§ Quoted passage:
I have decided to go a bit more mainstream with today’s effort, presenting my Top 5 Olympic Moments Post-1980, plus extraneous detail on where I experienced them.

1. Michael Johnson, 200m final, Atlanta 1996 (c)
The only man ever to win the 200-400m sprint double at the same Olympics proved his greatness with his electrifying 19.32 in the 200m. This shaved 0.34s off his own world record and was 0.40s faster than the previous non-Johnson record, which itself had stood for 17 years. I watched this in Arthur’s Pizzeria at the Spot in Randwick, Sydney, while dodging uni and enjoying a morning pizza. Magic.

2. Kieren Perkins, 1500m swimming final, Atlanta 1996
So famous it is almost an insult to the event for me to describe it. The (then) greatest 1500m swimmer of all-time had been brought low by illness and Greg Chappell-esque lack of form, just scraping into the final in lane 8 before hosing the field to win his second gold. The victory was sweeter because I won dinner off a doubting friend – she’d backed Daniel Kowalski thinking the Perkins the Great was finished.

3. Grant Hackett, 1500m swimming final, Athens 2004
I’d had to buy the dinner in 2000, as I’d doubled down on Perkins: Hackett swam into my bad books by taking gold. His repeat performance therefore would not make my top 100 Olympic moments but for the commentator’s remark in the final strokes: “Sometimes the victories that are the hardest are the ones that mean the most”. It turned out that Hackett was sicker in 2004 than Perkins had been in 1996, with injuries including a punctured lung(!). I’ve reflected on that line many times since, and found it to be an inspiration in difficult times. It’s also generally true – Wests Tigers smashing the Bulldogs by 50 on the weekend being an obvious exception.

4. Track Montage, Seoul 1988
Watched most of this seminal week of athletics from the Brisvegan madness of Expo ’88 (remember that?). Was visiting a mate who’d moved to Brisbane for a year and found the big TVs with Flo-Jo, Ben Johnson and Debbie Flintoff-King about 900 times more exciting than the Mongolian Yurt Pavilion and its counterparts. Johnson running a roid-fuelled 9.78 remains a classic, especially as Lewis subsequently proved to be equi-juiced. (It was revealed in 2003 that Lewis had tested positive before in the 1988 US Olympic Trials, but they picked him in the team anyway).

5. John Sieben, 200m swimming final, Los Angeles 1984
If Cathy Freeman doesn’t make No.1 on this list, she sure isn’t making No.5. That spot is reserved for Sieben, who was the unlikeliest gold medallist of his day. He was Rocky to the Drago of West Germany’s Michael Gross, but The Albatross had himself around his neck and Sieben surged home in world record time to take gold. In 1988 Duncan Armstrong continued the tradition.

§ Parts of the exercise:
1 – Translate this sentence from the Olympic moments post into Spanish: "That spot is reserved for Sieben, who was the unlikeliest gold medallist of his day."
2 – List each Olympic Games named in the five numbered headings of the Olympic moments post by host city and year, giving each only once.
3 – Answer these questions from the Olympic moments post:
(a) What time did Michael Johnson run in the 200m at Atlanta 1996?
(b) In which lane did Kieren Perkins swim the 1500m final?
(c) In what year was it revealed that Lewis had tested positive at the 1988 US Olympic Trials?

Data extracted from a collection

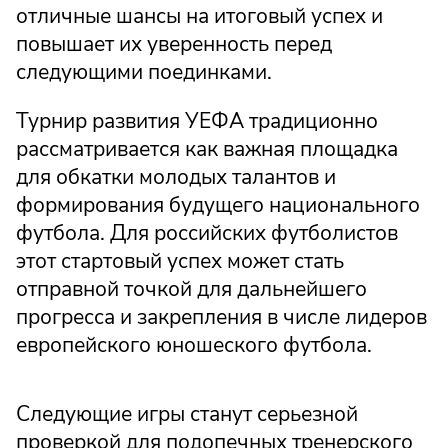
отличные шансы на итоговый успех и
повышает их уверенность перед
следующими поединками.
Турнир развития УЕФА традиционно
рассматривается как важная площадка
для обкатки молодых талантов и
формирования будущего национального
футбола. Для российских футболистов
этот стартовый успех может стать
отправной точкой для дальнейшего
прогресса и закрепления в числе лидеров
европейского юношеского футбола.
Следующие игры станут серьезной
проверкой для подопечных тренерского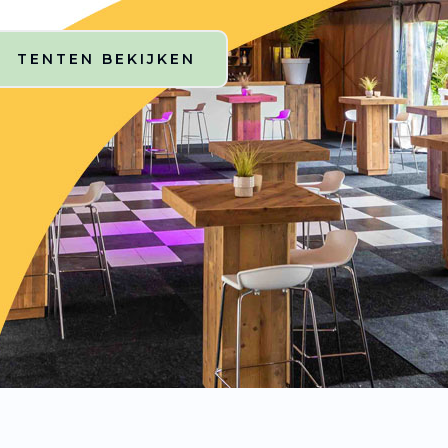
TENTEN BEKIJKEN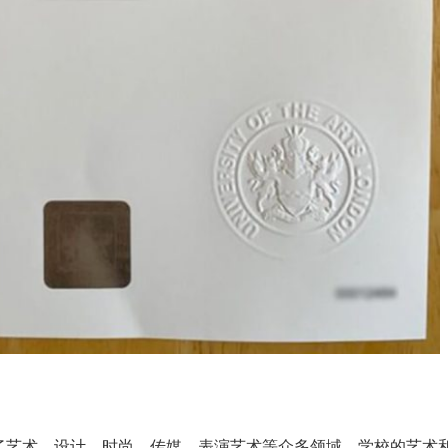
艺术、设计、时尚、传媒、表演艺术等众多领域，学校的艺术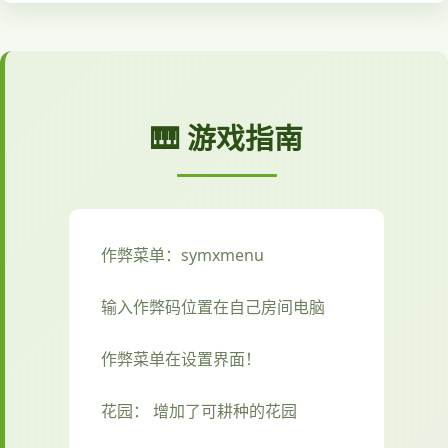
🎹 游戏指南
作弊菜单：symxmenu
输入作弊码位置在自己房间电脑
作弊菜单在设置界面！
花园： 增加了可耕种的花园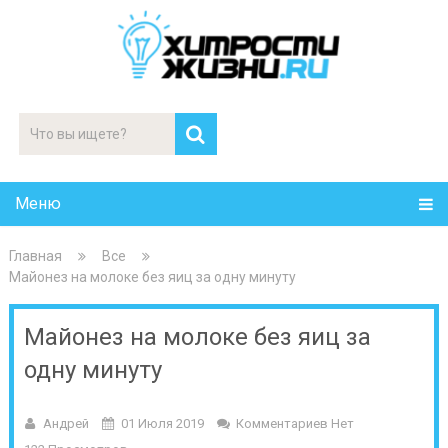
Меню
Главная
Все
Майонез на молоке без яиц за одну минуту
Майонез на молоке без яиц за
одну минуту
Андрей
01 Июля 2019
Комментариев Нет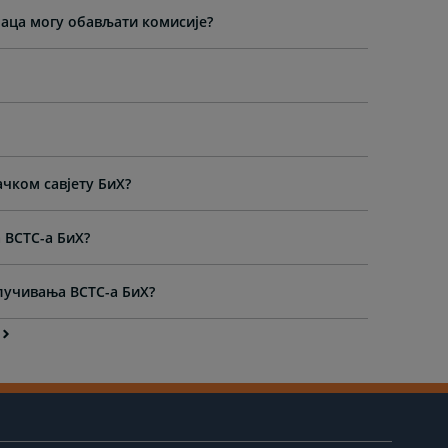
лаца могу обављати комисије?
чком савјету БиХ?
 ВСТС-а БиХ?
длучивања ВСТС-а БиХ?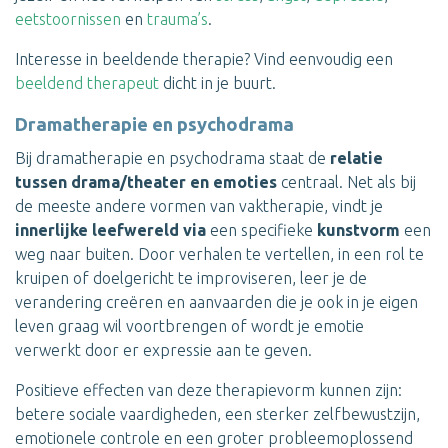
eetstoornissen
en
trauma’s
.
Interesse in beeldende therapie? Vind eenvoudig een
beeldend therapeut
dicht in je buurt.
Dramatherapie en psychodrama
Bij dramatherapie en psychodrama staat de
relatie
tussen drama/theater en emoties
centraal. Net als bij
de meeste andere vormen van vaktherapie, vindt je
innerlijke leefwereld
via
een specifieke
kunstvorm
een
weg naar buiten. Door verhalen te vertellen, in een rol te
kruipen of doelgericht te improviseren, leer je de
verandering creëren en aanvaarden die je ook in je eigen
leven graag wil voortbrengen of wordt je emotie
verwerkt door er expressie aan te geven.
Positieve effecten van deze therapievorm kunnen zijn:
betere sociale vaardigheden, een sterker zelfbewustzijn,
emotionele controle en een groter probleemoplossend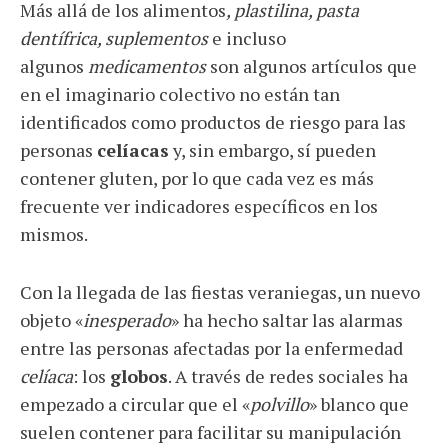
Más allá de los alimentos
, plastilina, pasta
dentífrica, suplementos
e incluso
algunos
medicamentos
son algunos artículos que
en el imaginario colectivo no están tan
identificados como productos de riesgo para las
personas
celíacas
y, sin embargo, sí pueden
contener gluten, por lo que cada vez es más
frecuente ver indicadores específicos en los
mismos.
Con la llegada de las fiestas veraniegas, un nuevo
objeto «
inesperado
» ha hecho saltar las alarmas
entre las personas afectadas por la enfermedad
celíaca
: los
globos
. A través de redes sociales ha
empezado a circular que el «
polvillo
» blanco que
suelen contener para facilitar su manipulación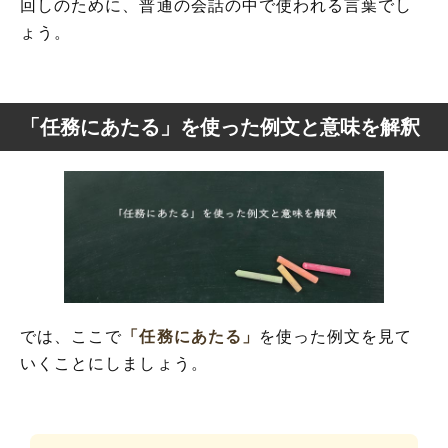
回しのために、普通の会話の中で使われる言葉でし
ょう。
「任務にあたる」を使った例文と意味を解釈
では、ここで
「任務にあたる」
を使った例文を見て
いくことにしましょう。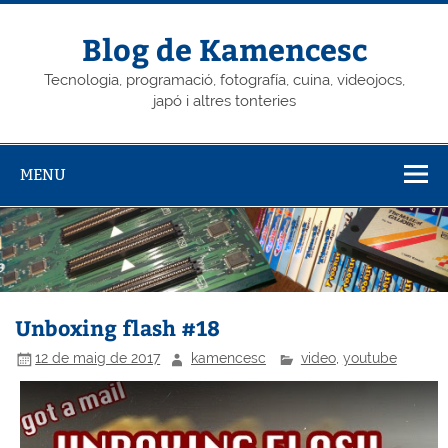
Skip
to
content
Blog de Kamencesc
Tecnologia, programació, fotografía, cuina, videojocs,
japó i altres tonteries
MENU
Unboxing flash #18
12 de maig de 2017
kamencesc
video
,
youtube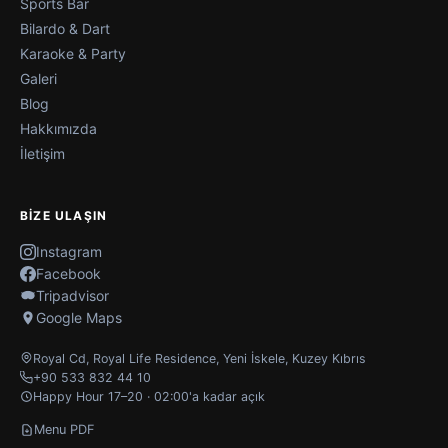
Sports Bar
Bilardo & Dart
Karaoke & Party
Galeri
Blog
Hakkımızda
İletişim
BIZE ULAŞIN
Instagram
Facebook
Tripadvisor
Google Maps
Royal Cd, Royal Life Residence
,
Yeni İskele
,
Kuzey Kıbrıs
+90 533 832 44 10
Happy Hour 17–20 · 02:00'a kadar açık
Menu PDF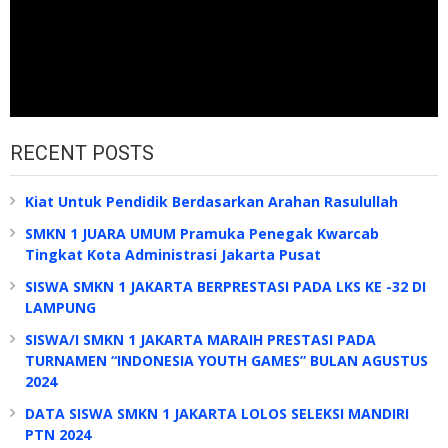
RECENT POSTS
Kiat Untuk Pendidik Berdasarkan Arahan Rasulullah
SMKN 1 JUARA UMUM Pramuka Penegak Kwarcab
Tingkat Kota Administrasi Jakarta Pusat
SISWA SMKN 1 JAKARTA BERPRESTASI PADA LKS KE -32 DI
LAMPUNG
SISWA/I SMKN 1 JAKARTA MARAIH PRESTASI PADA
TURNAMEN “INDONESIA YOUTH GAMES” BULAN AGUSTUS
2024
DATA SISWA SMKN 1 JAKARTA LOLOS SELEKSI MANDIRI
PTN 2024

§ Task-by-task results:
1 – Ese puesto está reservado para Sieben, que fue el medallista de oro más improbable de su época.

2 –
Atlanta 1996
Athens 2004
Seoul 1988
Los Angeles 1984

3 –
(a) 19.32
(b) Lane 8
(c) 2003